# Gaussian elimination, linear equations

• May 28th 2009, 01:46 AM
mikel03
Gaussian elimination, linear equations
Hey,

Im having trouble on the following question but i get stuck after the first step i dont know how to work out the -R2 and so on.

Question:

x
1 + x2 + 2x3 = 4
2
x1 + 3x2 + x3 = 1

x1 + 3x2 + 3x3 = 2

• May 28th 2009, 02:30 AM
OnkelTom
Hey man,

Theres alot of ways to "think" about how to do it but this is mine

You have
"Row 1" x1 + x2 + 2x3 = 4
"Row 2" 2x1 + 3x2 + x3 = 1
"Row 3" −x1 + 3x2 + 3x3 = 2

And you are aming for

x1+x2+2x3=4
Ax2 +Bx3=C
Dx3=E
Where A,B,C,D,E are constants that will come up along the way

So the first step is to eliminate the x1's from the 2nd and 3rd equation. That is to say,

"Row 4=Row1" ie, the top line is unchanged
"Row 5=Row 2 (plus or minus) (some multiple of)Row 1"
"Row 6=Row 3 (plus or minus) (some multiple of)Row 1"

"Row 5=Row 2 -2 times Row 1"
"Row 6=Row 3+ 1 times Row 1"
Giving you

"Row4" x1+x2+2x3=4
"Row5" x2 -3x3=-7
"Row6" 4x2+5x3=6

So you need to do one more process like this to get to what you want, which then allows you to use a process of "backwards substitution" to find x3,x2 and x1 in turn.

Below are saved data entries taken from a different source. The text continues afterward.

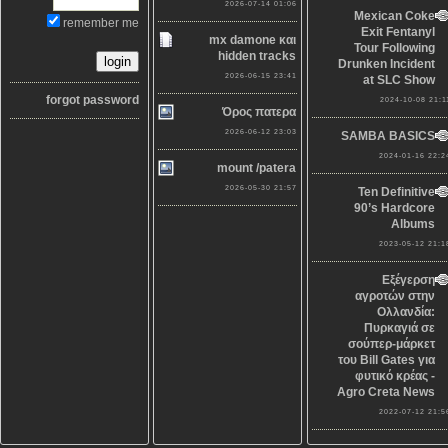
2026-07-14 01:06
Mexican Coke
remember me
Exit Fentanyl
mx damone και
Tour Following
hidden tracks
Drunken Incident
2026-06-15 23:41
at SLC Show
forgot password
2024-10-08 21:1
Όρος πατερα
2026-06-12 23:03
SAMBA BASICS
2024-01-16 22:2
mount /patera
2026-05-30 21:57
Ten Definitive
90’s Hardcore
Albums
2023-05-12 21:1
Εξέγερση
αγροτών στην
Ολλανδία:
Πυρκαγιά σε
σούπερ-μάρκετ
του Bill Gates για
φυτικό κρέας -
Agro Creta News
2022-07-12 21:5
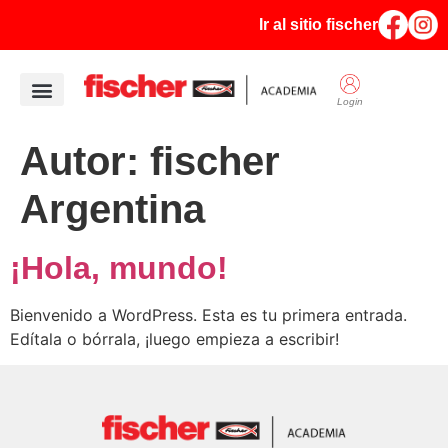
Ir al sitio fischer
Login
Autor:
fischer
Argentina
¡Hola, mundo!
Bienvenido a WordPress. Esta es tu primera entrada.
Edítala o bórrala, ¡luego empieza a escribir!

Hope thats clear and helps

Btw mikel, im sorry if theres any little errors in there, rushing out, hope that helps mate!
• May 28th 2009, 08:29 AM
Soroban
Hello, mikel03!

If, by "Gaussian Elimination", you mean a matrix method,
. . I don't see where there would be any difficulty.
Every step is clearly indicated.

Quote:

$\displaystyle \begin{array}{ccc} x_1 + x_2 + 2x_3 &=& 4 \\ 2x_1 + 3x_2 + x_3 &=& 1 \\ -x_1 + 3x_2 + 3x_3 &=& 2 \end{array}$

We have: .$\displaystyle \begin{array}{|ccc|c|} 1 &1&2&4 \\ 2&3&1&1 \\ \text{-}1&3&3&2 \end{array}$

$\displaystyle \begin{array}{c} \\ R_2-2R_1 \\ R_3 + R_1\end{array} \begin{array}{|ccc|c|} 1&1&2&4 \\ 0&1&\text{-}3&\text{-}7 \\ 0&4&5&6 \end{array}$

$\displaystyle \begin{array}{c}R_1-R_2 \\ \\ R_3-4R_2\end{array} \begin{array}{|ccc|c|} 1&0&0&11 \\ 0&1&\text{-}3 & \text{-}7 \\ 0&0&17&34 \end{array}$

. . . $\displaystyle \begin{array}{c}\\ \\ \frac{1}{17}R_3\end{array} \begin{array}{|ccc|c|} 1&0&5&11 \\ 0&1&\text{-}3&\text{-}7 \\ 0&0&1&2 \end{array}$

$\displaystyle \begin{array}{c}R_1-5R_3 \\ R_2 + 3R_3 \\ \\ \end{array} \begin{array}{|ccc|c|} 1&0&0&1 \\ 0&1&0&\text{-}1 \\ 0&0&1&2 \end{array}$

. . Therefore: .$\displaystyle \begin{Bmatrix}x_1 &=& 1 \\ x_2 &=& \text{-}1 \\ x_3 &=& 2 \end{Bmatrix}$

• May 29th 2009, 02:20 AM
OnkelTom
Soroban, i like that very last step to get that identity matrix, ive never seen/thought of doing it like that!
• May 17th 2010, 07:58 PM
dwsmith
Quote:

Originally Posted by OnkelTom
Soroban, i like that very last step to get that identity matrix, ive never seen/thought of doing it like that!

That is reduced row echelon form (rref).